How to show $U_n=\{z\in \mathbb{C } | z^n=1\}$ is cyclic I need to show that $U_n=\{z\in \mathbb{C } | z^n=1\}$ is cyclic and also work out its generator. How do I go about doing so?
 A: You can verify that all $n$ roots of that polynomial are going to look like $e^{k \times 2i \pi / n}$ by an application of Euler's formula.  If we choose a $k$, then the elements of $U_n$ that the corresponding element will generate look like $(e^{k \times 2i \pi/n})^m = e^{km \times 2i \pi / n}$ for $m \in \mathbb{N}$.  

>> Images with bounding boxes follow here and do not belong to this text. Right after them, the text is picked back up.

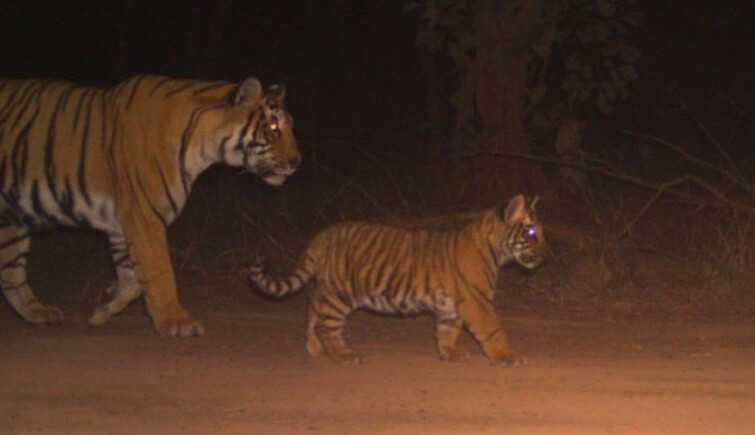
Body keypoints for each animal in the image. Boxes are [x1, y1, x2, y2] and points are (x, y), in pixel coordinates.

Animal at [0, 76, 302, 338]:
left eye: (290, 127)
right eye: (273, 129)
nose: (297, 161)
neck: (204, 143)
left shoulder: (121, 224)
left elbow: (133, 279)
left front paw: (102, 308)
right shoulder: (143, 214)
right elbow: (159, 271)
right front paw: (175, 321)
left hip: (12, 221)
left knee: (11, 272)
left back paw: (38, 313)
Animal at [250, 196, 548, 366]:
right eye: (532, 232)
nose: (548, 256)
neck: (496, 249)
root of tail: (321, 236)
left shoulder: (450, 305)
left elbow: (448, 329)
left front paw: (449, 353)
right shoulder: (477, 301)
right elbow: (493, 330)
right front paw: (507, 356)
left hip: (326, 288)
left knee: (312, 309)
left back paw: (313, 348)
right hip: (340, 293)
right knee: (327, 325)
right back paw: (344, 355)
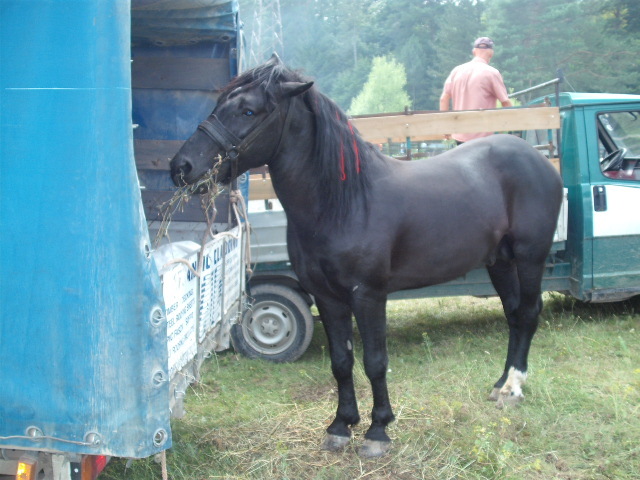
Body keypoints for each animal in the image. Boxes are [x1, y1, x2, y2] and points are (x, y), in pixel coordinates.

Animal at [169, 56, 560, 458]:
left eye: (248, 110)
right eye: (219, 103)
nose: (181, 167)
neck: (345, 202)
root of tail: (534, 157)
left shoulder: (368, 295)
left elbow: (375, 362)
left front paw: (378, 430)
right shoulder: (327, 297)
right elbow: (341, 362)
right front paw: (341, 425)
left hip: (530, 256)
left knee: (527, 314)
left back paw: (514, 387)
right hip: (500, 261)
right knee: (513, 314)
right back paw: (500, 384)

Once $m$ is sufficiently large, we will wrap back around to where we started: $e^{k \times 2i \pi/n}$.  For example, if $n=3$ and $k=4$, we get: $(e^{2i\pi/3})^4 = e^{8i \pi/3} = e^{6i \pi/3 + 2i \pi/3} = e^{6i\pi/3}e^{2i\pi/3} = e^{2i \pi/3}$.
If a given member $x \in U_n$ is a generator, then this wrapping back around should not occur until $k=n+1$.  Stated in an equivalent way, $n$ should be the smallest positive integer for which $x^n = 1$.  Note that $x^m = 1$ implies that $km$ a multiple of $n$.  What $k$ are such that $kn$ is the smallest multiple of both $k$ and $n$?
If it helps, try out some $k$ for small choices of $n$ and look for a relationship between the $k$ that work for a given $n$.
A: Let $\omega=e^{\frac{2 \pi i}{n}}$.
Then $\omega^k$ is a root of $z^n=1$ for all $k=0,\dots,n-1$. Therefore, $\langle \omega \rangle \subseteq U_n$.
These $n$ numbers are all the roots of $z^n=1$ because $\mathbb C$ is a field and a polynomial of degree $n$ cannot have more than $n$ roots.
Therefore, $U_n = \langle \omega \rangle$ is cyclic.